We were also privileged to hear at that meeting from Georgi Lopez, a young woman who bravely shared her experience of being detained under the Mental Health Act with members of the APPG. Her powerful testimony made it clear that legislative reform is required to change things for the better. I will share some of Georgi’s story with the House to illustrate how the Act negatively affects some people’s lives when they are vulnerable and very unwell. I thank the hon. Member for Bermondsey and Old Southwark for sharing his experiences of the Act. We must keep such stories in mind when we talk about the potential of the forthcoming White Paper.

Georgi is 23 years old. She was first detained under the Act when just 17, and was detained for the majority of the next four and a half years. Georgi was diagnosed with anorexia nervosa shortly after completing her A-levels. She had been preparing her application to the University of Oxford. Shortly after her AS exams, she was taken to A&E, as she was severely dehydrated and malnourished. Her parents were given an ultimatum: to have Georgi voluntarily admitted to a psychiatric hospital or for her to be sectioned. They chose voluntary admission.

For the first few weeks in a psychiatric hospital, Georgi complied with all the treatment she was given, but following her first meeting with a psychiatrist she was told that she would be assessed to be detained under section 3 of the Mental Health Act. She was also put on highly sedative medication. She and her parents objected to her being detained because, up until that point, she had followed her treatment plan as asked, without need for coercion or detention. They were not listened to and she was detained.

Hon. Members can imagine how someone who has done everything that they have been asked to do to manage their condition would feel on having that control taken away from them, with little to no reason given. Georgi dealt with that loss of power by declining to take the medication that she had been prescribed. She was then forcibly injected with sedatives. That experience shows why Professor Wessely’s report is aptly titled “Increasing choice, reducing compulsion”.

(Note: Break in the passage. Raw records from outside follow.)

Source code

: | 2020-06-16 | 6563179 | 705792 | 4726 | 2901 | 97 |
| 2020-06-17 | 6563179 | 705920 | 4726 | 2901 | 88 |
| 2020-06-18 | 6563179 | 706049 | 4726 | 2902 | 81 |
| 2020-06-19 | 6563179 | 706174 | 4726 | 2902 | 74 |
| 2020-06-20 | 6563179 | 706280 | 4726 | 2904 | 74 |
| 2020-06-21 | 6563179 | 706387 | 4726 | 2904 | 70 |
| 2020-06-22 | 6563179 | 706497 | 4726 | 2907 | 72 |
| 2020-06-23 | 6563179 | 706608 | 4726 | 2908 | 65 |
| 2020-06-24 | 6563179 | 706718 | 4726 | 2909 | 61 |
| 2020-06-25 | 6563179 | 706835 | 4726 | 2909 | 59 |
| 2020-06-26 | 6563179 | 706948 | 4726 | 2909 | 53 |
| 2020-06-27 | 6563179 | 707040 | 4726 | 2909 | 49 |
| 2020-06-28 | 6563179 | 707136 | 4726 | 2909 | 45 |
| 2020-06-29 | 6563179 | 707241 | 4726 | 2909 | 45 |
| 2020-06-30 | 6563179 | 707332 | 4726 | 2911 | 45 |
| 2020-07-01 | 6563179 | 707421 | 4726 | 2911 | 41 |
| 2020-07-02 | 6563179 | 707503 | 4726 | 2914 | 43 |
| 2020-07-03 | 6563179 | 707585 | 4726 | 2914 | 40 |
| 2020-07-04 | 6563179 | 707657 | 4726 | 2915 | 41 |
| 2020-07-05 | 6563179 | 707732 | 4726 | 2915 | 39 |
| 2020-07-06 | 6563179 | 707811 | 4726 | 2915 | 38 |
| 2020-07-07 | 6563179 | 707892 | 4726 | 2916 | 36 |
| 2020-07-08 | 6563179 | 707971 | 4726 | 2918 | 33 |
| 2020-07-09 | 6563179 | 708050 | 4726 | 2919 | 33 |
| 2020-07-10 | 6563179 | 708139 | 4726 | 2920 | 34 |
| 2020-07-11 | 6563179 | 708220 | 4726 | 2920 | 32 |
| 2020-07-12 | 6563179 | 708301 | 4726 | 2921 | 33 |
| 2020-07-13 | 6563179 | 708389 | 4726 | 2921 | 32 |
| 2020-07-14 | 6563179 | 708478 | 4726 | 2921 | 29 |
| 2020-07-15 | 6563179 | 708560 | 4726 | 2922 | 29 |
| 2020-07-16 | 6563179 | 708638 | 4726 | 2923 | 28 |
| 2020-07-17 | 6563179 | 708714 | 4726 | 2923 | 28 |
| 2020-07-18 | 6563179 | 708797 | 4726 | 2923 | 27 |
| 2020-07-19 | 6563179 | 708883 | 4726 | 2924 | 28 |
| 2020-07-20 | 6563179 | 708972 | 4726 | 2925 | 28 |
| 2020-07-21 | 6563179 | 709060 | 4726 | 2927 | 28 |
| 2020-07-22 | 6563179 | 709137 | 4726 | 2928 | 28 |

I later heard about Georgi’s second experience of detention, which was completely different. She said that she was treated like a human being, and the staff were very interested in her past, her interests and her aspirations. Her care team involved her and her family in every decision about her treatment. Although it took her some time to rebuild her trust in the system and the Act, she believes that she owes her life, health and happiness to that positive experience, where she had choice and autonomy.

Georgi was clearly right when she told our APPG that her first experiences of treatment were neither caring nor conducive to her recovery. I agree with her, but her second experience, where her team involved her in her own care and helped her to rediscover herself and her identity, shows that it is possible to provide good psychiatric care. Georgi is in fact now an aspiring psychiatrist. People think that it gets easier to share your story; it does not—it always takes courage and bravery. I hope that by listening to Georgi’s varied experiences of the Act we can see that, although it is possible to provide care that involves patients in decision making, that does not always happen.

The Act shapes the culture and practice in mental health units. We need to change it so that Georgi’s positive experience of the Act is standard across the country. I fully support reform and I am pleased that the Government have committed to a White Paper by the end of the year. We need to seize the opportunity to get this right, and I am sure that our new Prime Minister will show leadership on this issue, which is important to my party and my constituents.